Using the Spotify API, we downloaded previews of these songs and processed them with a voice-background separation model. After separating the vocals from the background music, we analyzed the volume and pitch of the audio frame by frame. This allowed us to generate the raw data for visualizing the melody.
For the lyrics, we used a simple AI sentiment analysis model to assess the emotional tone of each line of the lyrics. This allowed us to perform a sentiment polarity analysis, generating raw data for visualizing the emotional trends within the lyrics.
2. Data Visualization
We imported the processed raw data into Tableau for visualization and created a series of charts ranging from macro to micro perspectives.
In Chapter 1, we focused on comparing the yearly trends of hip-hop music, providing users with a general understanding of its overall development over time.

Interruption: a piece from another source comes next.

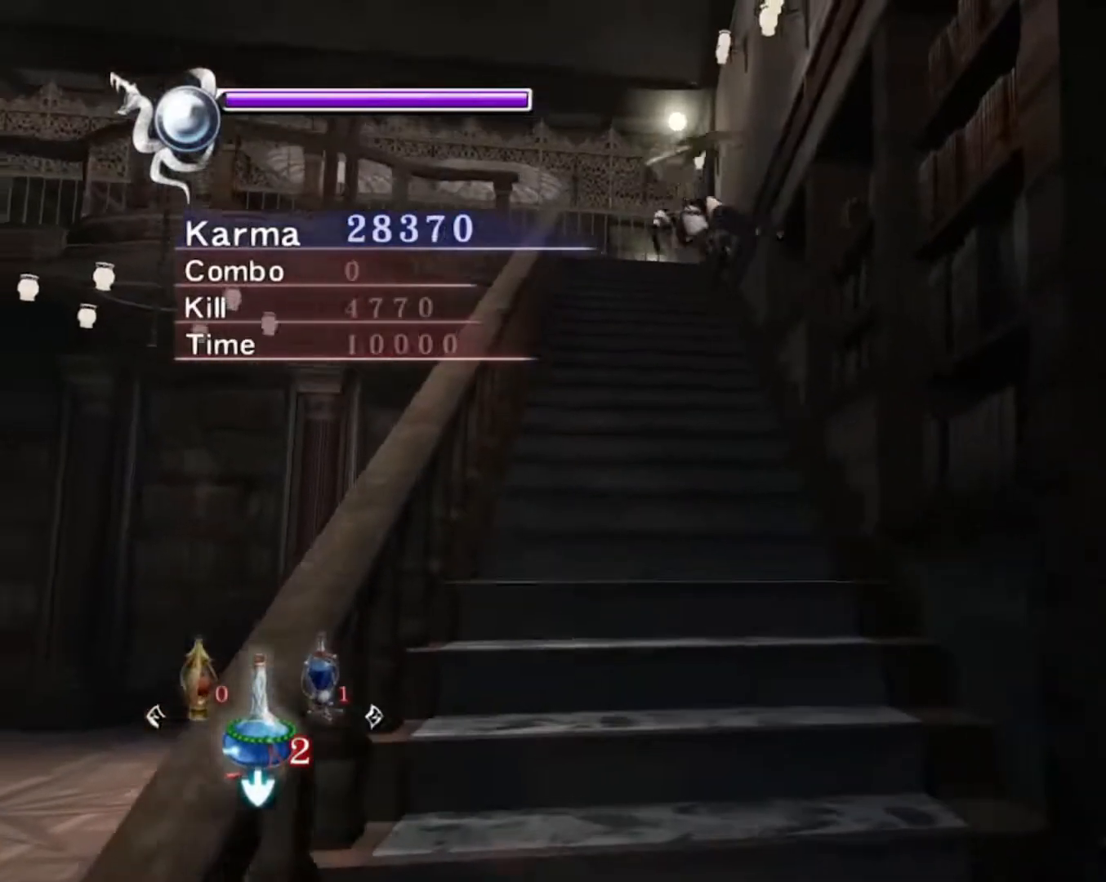
{"dt_ms": 500, "buttons": [], "left_stick": "up", "right_stick": "center", "events": [[167, "left_stick", "up-left"], [233, "L2", "down"], [417, "left_stick", "up"], [433, "L2", "up"]]}
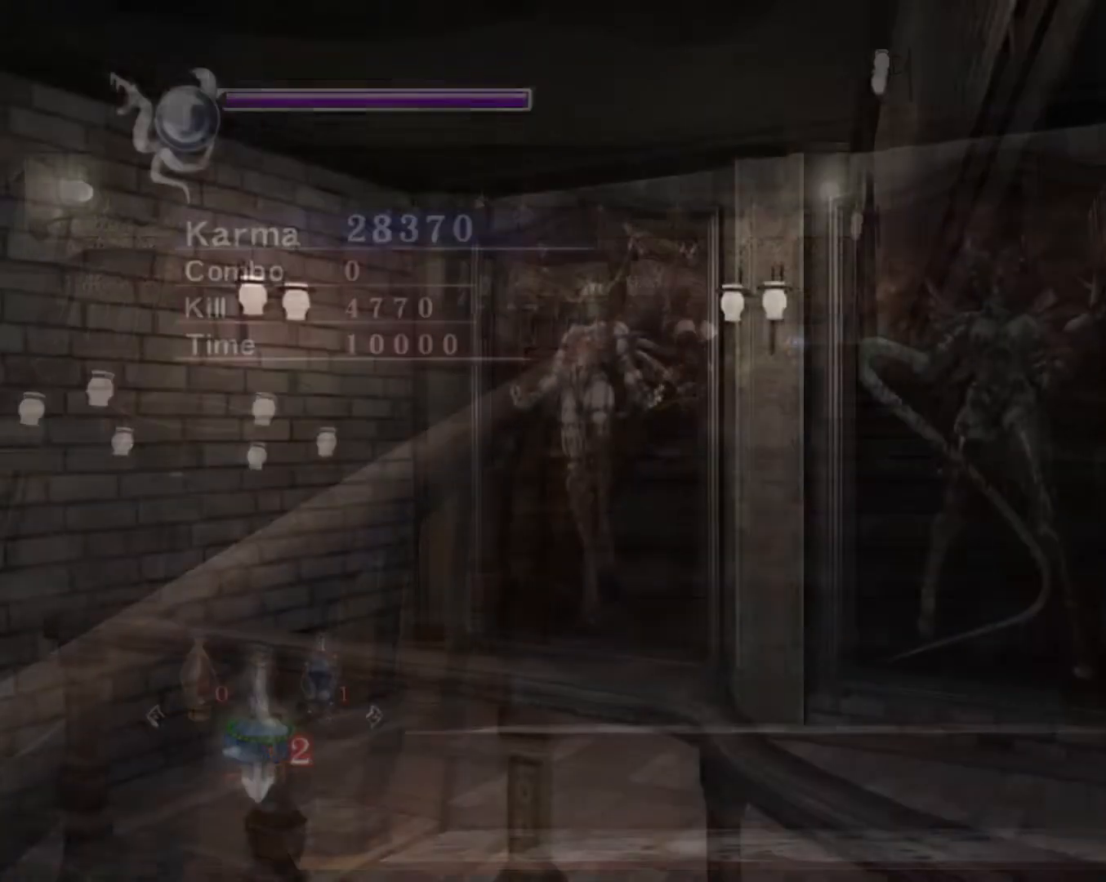
{"dt_ms": 500, "buttons": [], "left_stick": "center", "right_stick": "center", "events": [[67, "A", "down"], [200, "A", "up"], [300, "A", "down"], [400, "A", "up"], [433, "left_stick", "center"]]}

In Chapter 2, using trap (a subgenre of hip-hop) as an example, we compared the differences in melody and lyrical composition between different subgenres.
In Chapter 3, we delved into the song level, showcasing the analysis of vocals and background sound from song previews. This allowed users to explore the music in greater detail.
3. Data Insights
Given that our data is quite specialized, it might be difficult for casual music enthusiasts to fully understand it. Therefore, we took screenshots of certain data points and added annotations to make it easier for users to comprehend the meaning and implications behind the data. This approach helps users more easily grasp the insights and context represented by the data.
4. Website Development
We compiled the above data visualizations and their meanings into an interactive website using HTML. This allows users to engage with the data more dynamically and explore the various visualizations and insights in a user-friendly manner. The website provides an intuitive platform for users to interact with and better understand the data.
Design Type: Data Visualization
Project Type: Final Project of CS-6730-A, Georgia Institute of Technology
Time: 2024.8-2024.12
Instructor: Dr.John Stasko
Collaborator: Hanna Fu、Wanting Mao、Yuxin Lin
Main Contributions:
1. Obtained the 1970-2020 hip-hop dataset from the Genius API;
2. Performed data cleaning on the obtained dataset, including filtering by subgenre and popularity, as well as re-inputting invalid values;
3. Downloaded song previews using the Spotify API, separated vocals and background music using a model, and used Python to analyze the audio frame by frame to extract metadata for visualization;
4. esigned 9 data visualization charts using Tableau, ensuring consistent chart styles, including line width, colors, and fonts, to maintain a unified design;
5. Built a website using HTML, CSS, and JavaScript, embedding Tableau visuals into the webpage using iframe and effectively removing watermarks, resulting in a more cohesive and polished web design.